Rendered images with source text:

*** Block opens ***

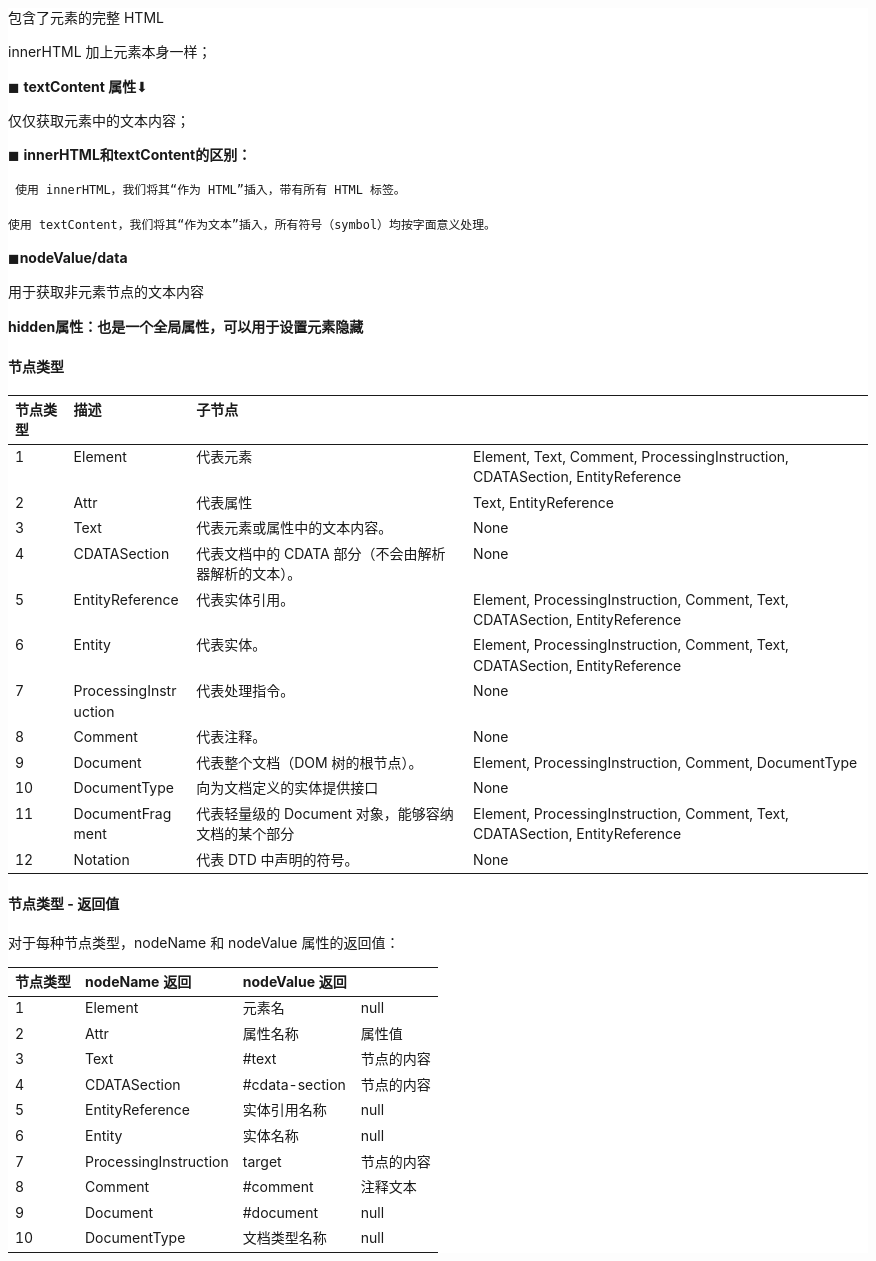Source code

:  包含了元素的完整 HTML

 innerHTML 加上元素本身一样；

◼ **textContent 属性**⬇

 仅仅获取元素中的文本内容；

◼ **innerHTML和textContent的区别：**

` 使用 innerHTML，我们将其“作为 HTML”插入，带有所有 HTML 标签。`

 `使用 textContent，我们将其“作为文本”插入，所有符号（symbol）均按字面意义处理。`

◼**nodeValue/data**

 用于获取非元素节点的文本内容

**hidden属性：也是一个全局属性，可以用于设置元素隐藏**

#### 节点类型

| 节点类型 | 描述                  | 子节点                                              |                                                              |
| :------- | :-------------------- | :-------------------------------------------------- | ------------------------------------------------------------ |
| 1        | Element               | 代表元素                                            | Element, Text, Comment, ProcessingInstruction, CDATASection, EntityReference |
| 2        | Attr                  | 代表属性                                            | Text, EntityReference                                        |
| 3        | Text                  | 代表元素或属性中的文本内容。                        | None                                                         |
| 4        | CDATASection          | 代表文档中的 CDATA 部分（不会由解析器解析的文本）。 | None                                                         |
| 5        | EntityReference       | 代表实体引用。                                      | Element, ProcessingInstruction, Comment, Text, CDATASection, EntityReference |
| 6        | Entity                | 代表实体。                                          | Element, ProcessingInstruction, Comment, Text, CDATASection, EntityReference |
| 7        | ProcessingInstruction | 代表处理指令。                                      | None                                                         |
| 8        | Comment               | 代表注释。                                          | None                                                         |
| 9        | Document              | 代表整个文档（DOM 树的根节点）。                    | Element, ProcessingInstruction, Comment, DocumentType        |
| 10       | DocumentType          | 向为文档定义的实体提供接口                          | None                                                         |
| 11       | DocumentFragment      | 代表轻量级的 Document 对象，能够容纳文档的某个部分  | Element, ProcessingInstruction, Comment, Text, CDATASection, EntityReference |
| 12       | Notation              | 代表 DTD 中声明的符号。                             | None                                                         |

#### 节点类型 - 返回值

对于每种节点类型，nodeName 和 nodeValue 属性的返回值：

| 节点类型 | nodeName 返回         | nodeValue 返回 |            |
| :------- | :-------------------- | :------------- | ---------- |
| 1        | Element               | 元素名         | null       |
| 2        | Attr                  | 属性名称       | 属性值     |
| 3        | Text                  | #text          | 节点的内容 |
| 4        | CDATASection          | #cdata-section | 节点的内容 |
| 5        | EntityReference       | 实体引用名称   | null       |
| 6        | Entity                | 实体名称       | null       |
| 7        | ProcessingInstruction | target         | 节点的内容 |
| 8        | Comment               | #comment       | 注释文本   |
| 9        | Document              | #document      | null       |
| 10       | DocumentType          | 文档类型名称   | null       |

*** Block closes ***

-- WHAT NEEDS TO BE DONE --
Recast the lines of the items as a numbered list, starting at the line containing "节点类型 | nodeName" and continuing through the last line of the items, both ends included. Omit any blank lines.

-- RESULT OF THIS TASK --
1. | 节点类型 | nodeName 返回         | nodeValue 返回 |            |
2. | :------- | :-------------------- | :------------- | ---------- |
3. | 1        | Element               | 元素名         | null       |
4. | 2        | Attr                  | 属性名称       | 属性值     |
5. | 3        | Text                  | #text          | 节点的内容 |
6. | 4        | CDATASection          | #cdata-section | 节点的内容 |
7. | 5        | EntityReference       | 实体引用名称   | null       |
8. | 6        | Entity                | 实体名称       | null       |
9. | 7        | ProcessingInstruction | target         | 节点的内容 |
10. | 8        | Comment               | #comment       | 注释文本   |
11. | 9        | Document              | #document      | null       |
12. | 10       | DocumentType          | 文档类型名称   | null       |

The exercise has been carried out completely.